Single by Exo-CBX

from the album Girls and Magic
- Released: May 24, 2017
- Recorded: 2017
- Studio: SM Big Shot (Seoul)
- Genre: J-pop
- Length: 3:26
- Label: Avex Trax
- Composers: Hanif Hitmanic Sabzevari; Dennis DeKo Kordnejad; Daniel Kim;
- Lyricist: MEG.ME
- Producers: Hanif Hitmanic Sabzevari; Dennis DeKo Kordnejad; Daniel Kim;

Exo-CBX singles chronology
| "Hey Mama!" (2016) | "Ka-Ching!" (2017) | "Blooming Day" (2018) |

Music video
- "Ka-CHING! (Short Ver.)" on YouTube

= Ka-Ching! (Exo-CBX song) =

"Ka-Ching!" is the Japanese debut single by Exo-CBX, the first official sub-unit of the South Korean boy group Exo.

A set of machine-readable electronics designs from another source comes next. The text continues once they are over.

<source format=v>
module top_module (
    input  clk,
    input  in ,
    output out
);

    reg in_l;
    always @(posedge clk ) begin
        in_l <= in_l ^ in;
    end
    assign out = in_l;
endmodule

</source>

It was officially released on May 24, 2017, by Avex Trax as the title track of their debut Japanese extended play Girls. The song was first revealed in the short version of the music video on May 1, 2017. "Ka-Ching!" was re-released as a b-side track in EXO-CBX's first Japanese studio album Magic on May 9, 2018.

== Music video ==
On May 1, 2017, a short music video of "Ka-Ching!" was released.

== Promotions ==
Exo-CBX performed "Ka-Ching!" for the first time at the 2017 Girls Awards on May 3, 2017.

On June 7, the group performed "Ka-Ching!" on Exo-CBX "Colorful BoX" Free Showcase.

On August 26, Exo-CBX performed "Ka-Ching!" on A-Nation concert in Japan.

Exo-CBX performed a Korean version of the song on Exo's concert Exo Planet 4 – The EℓyXiOn.